◆ **WHAT TO PRODUCE**: The data should be restated word for word, in full.

◆ **MATERIAL FOR THIS TASK**:
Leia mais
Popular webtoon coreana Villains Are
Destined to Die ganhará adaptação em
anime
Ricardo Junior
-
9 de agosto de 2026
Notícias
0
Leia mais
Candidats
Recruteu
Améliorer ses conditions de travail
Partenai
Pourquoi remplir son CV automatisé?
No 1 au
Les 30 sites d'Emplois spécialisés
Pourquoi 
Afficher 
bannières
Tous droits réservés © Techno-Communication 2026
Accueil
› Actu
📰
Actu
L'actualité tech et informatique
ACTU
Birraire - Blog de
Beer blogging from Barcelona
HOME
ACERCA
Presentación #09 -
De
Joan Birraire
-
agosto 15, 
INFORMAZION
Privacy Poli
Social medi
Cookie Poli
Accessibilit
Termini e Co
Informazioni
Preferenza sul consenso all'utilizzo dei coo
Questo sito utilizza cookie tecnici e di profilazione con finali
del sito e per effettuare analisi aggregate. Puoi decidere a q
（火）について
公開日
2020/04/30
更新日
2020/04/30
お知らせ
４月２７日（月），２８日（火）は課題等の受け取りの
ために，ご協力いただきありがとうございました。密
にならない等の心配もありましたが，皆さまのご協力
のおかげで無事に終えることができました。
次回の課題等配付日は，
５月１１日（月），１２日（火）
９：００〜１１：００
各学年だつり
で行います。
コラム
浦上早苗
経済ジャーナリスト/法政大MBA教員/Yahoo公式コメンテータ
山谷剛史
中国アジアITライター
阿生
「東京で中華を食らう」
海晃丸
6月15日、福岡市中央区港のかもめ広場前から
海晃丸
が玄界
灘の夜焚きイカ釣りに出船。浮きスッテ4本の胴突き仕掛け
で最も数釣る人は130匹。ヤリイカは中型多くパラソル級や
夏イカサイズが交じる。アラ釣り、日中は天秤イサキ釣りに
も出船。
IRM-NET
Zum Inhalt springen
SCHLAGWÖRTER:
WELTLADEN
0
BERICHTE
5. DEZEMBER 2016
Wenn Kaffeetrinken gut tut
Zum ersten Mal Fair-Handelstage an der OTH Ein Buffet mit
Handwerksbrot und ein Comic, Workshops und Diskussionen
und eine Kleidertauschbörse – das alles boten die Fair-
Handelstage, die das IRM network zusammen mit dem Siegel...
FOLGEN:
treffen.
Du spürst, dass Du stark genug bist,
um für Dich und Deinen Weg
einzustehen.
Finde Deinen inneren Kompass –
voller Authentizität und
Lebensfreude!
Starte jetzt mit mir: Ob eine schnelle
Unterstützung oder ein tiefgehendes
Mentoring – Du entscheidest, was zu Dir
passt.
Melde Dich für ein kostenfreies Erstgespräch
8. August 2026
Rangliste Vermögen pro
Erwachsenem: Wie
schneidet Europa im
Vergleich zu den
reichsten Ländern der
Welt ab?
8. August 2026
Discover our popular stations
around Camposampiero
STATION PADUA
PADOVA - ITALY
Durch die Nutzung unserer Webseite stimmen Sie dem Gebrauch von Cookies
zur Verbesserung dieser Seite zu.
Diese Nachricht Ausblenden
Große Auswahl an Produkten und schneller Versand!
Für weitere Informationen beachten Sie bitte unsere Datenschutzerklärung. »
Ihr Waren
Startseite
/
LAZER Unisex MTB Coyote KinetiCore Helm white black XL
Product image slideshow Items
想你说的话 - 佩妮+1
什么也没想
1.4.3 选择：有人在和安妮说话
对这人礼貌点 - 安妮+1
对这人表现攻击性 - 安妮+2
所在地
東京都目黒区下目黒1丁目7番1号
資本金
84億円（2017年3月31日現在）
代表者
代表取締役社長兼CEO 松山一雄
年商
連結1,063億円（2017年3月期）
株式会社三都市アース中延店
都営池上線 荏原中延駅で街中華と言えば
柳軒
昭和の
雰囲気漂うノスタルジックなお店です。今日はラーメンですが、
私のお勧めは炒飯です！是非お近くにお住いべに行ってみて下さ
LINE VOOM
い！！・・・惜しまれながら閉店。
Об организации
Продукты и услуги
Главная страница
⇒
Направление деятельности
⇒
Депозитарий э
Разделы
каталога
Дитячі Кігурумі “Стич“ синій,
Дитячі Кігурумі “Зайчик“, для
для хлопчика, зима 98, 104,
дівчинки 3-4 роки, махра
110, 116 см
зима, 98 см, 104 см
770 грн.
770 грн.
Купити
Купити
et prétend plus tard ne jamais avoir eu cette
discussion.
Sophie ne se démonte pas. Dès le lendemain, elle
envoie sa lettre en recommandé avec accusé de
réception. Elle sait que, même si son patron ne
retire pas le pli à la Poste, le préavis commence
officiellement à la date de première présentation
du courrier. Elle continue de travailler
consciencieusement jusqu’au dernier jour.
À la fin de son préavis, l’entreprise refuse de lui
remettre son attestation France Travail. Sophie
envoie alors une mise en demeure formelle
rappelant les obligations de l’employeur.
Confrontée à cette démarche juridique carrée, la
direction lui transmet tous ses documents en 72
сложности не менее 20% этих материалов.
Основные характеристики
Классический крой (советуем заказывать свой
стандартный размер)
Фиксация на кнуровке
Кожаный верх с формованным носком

◆ **WRITTEN SOLUTION**:
Leia mais
Popular webtoon coreana Villains Are
Destined to Die ganhará adaptação em
anime
Ricardo Junior
-
9 de agosto de 2026
Notícias
0
Leia mais
Candidats
Recruteu
Améliorer ses conditions de travail
Partenai
Pourquoi remplir son CV automatisé?
No 1 au
Les 30 sites d'Emplois spécialisés
Pourquoi 
Afficher 
bannières
Tous droits réservés © Techno-Communication 2026
Accueil
› Actu
📰
Actu
L'actualité tech et informatique
ACTU
Birraire - Blog de
Beer blogging from Barcelona
HOME
ACERCA
Presentación #09 -
De
Joan Birraire
-
agosto 15, 
INFORMAZION
Privacy Poli
Social medi
Cookie Poli
Accessibilit
Termini e Co
Informazioni
Preferenza sul consenso all'utilizzo dei coo
Questo sito utilizza cookie tecnici e di profilazione con finali
del sito e per effettuare analisi aggregate. Puoi decidere a q
（火）について
公開日
2020/04/30
更新日
2020/04/30
お知らせ
４月２７日（月），２８日（火）は課題等の受け取りの
ために，ご協力いただきありがとうございました。密
にならない等の心配もありましたが，皆さまのご協力
のおかげで無事に終えることができました。
次回の課題等配付日は，
５月１１日（月），１２日（火）
９：００〜１１：００
各学年だつり
で行います。
コラム
浦上早苗
経済ジャーナリスト/法政大MBA教員/Yahoo公式コメンテータ
山谷剛史
中国アジアITライター
阿生
「東京で中華を食らう」
海晃丸
6月15日、福岡市中央区港のかもめ広場前から
海晃丸
が玄界
灘の夜焚きイカ釣りに出船。浮きスッテ4本の胴突き仕掛け
で最も数釣る人は130匹。ヤリイカは中型多くパラソル級や
夏イカサイズが交じる。アラ釣り、日中は天秤イサキ釣りに
も出船。
IRM-NET
Zum Inhalt springen
SCHLAGWÖRTER:
WELTLADEN
0
BERICHTE
5. DEZEMBER 2016
Wenn Kaffeetrinken gut tut
Zum ersten Mal Fair-Handelstage an der OTH Ein Buffet mit
Handwerksbrot und ein Comic, Workshops und Diskussionen
und eine Kleidertauschbörse – das alles boten die Fair-
Handelstage, die das IRM network zusammen mit dem Siegel...
FOLGEN:
treffen.
Du spürst, dass Du stark genug bist,
um für Dich und Deinen Weg
einzustehen.
Finde Deinen inneren Kompass –
voller Authentizität und
Lebensfreude!
Starte jetzt mit mir: Ob eine schnelle
Unterstützung oder ein tiefgehendes
Mentoring – Du entscheidest, was zu Dir
passt.
Melde Dich für ein kostenfreies Erstgespräch
8. August 2026
Rangliste Vermögen pro
Erwachsenem: Wie
schneidet Europa im
Vergleich zu den
reichsten Ländern der
Welt ab?
8. August 2026
Discover our popular stations
around Camposampiero
STATION PADUA
PADOVA - ITALY
Durch die Nutzung unserer Webseite stimmen Sie dem Gebrauch von Cookies
zur Verbesserung dieser Seite zu.
Diese Nachricht Ausblenden
Große Auswahl an Produkten und schneller Versand!
Für weitere Informationen beachten Sie bitte unsere Datenschutzerklärung. »
Ihr Waren
Startseite
/
LAZER Unisex MTB Coyote KinetiCore Helm white black XL
Product image slideshow Items
想你说的话 - 佩妮+1
什么也没想
1.4.3 选择：有人在和安妮说话
对这人礼貌点 - 安妮+1
对这人表现攻击性 - 安妮+2
所在地
東京都目黒区下目黒1丁目7番1号
資本金
84億円（2017年3月31日現在）
代表者
代表取締役社長兼CEO 松山一雄
年商
連結1,063億円（2017年3月期）
株式会社三都市アース中延店
都営池上線 荏原中延駅で街中華と言えば
柳軒
昭和の
雰囲気漂うノスタルジックなお店です。今日はラーメンですが、
私のお勧めは炒飯です！是非お近くにお住いべに行ってみて下さ
LINE VOOM
い！！・・・惜しまれながら閉店。
Об организации
Продукты и услуги
Главная страница
⇒
Направление деятельности
⇒
Депозитарий э
Разделы
каталога
Дитячі Кігурумі “Стич“ синій,
Дитячі Кігурумі “Зайчик“, для
для хлопчика, зима 98, 104,
дівчинки 3-4 роки, махра
110, 116 см
зима, 98 см, 104 см
770 грн.
770 грн.
Купити
Купити
et prétend plus tard ne jamais avoir eu cette
discussion.
Sophie ne se démonte pas. Dès le lendemain, elle
envoie sa lettre en recommandé avec accusé de
réception. Elle sait que, même si son patron ne
retire pas le pli à la Poste, le préavis commence
officiellement à la date de première présentation
du courrier. Elle continue de travailler
consciencieusement jusqu’au dernier jour.
À la fin de son préavis, l’entreprise refuse de lui
remettre son attestation France Travail. Sophie
envoie alors une mise en demeure formelle
rappelant les obligations de l’employeur.
Confrontée à cette démarche juridique carrée, la
direction lui transmet tous ses documents en 72
сложности не менее 20% этих материалов.
Основные характеристики
Классический крой (советуем заказывать свой
стандартный размер)
Фиксация на кнуровке
Кожаный верх с формованным носком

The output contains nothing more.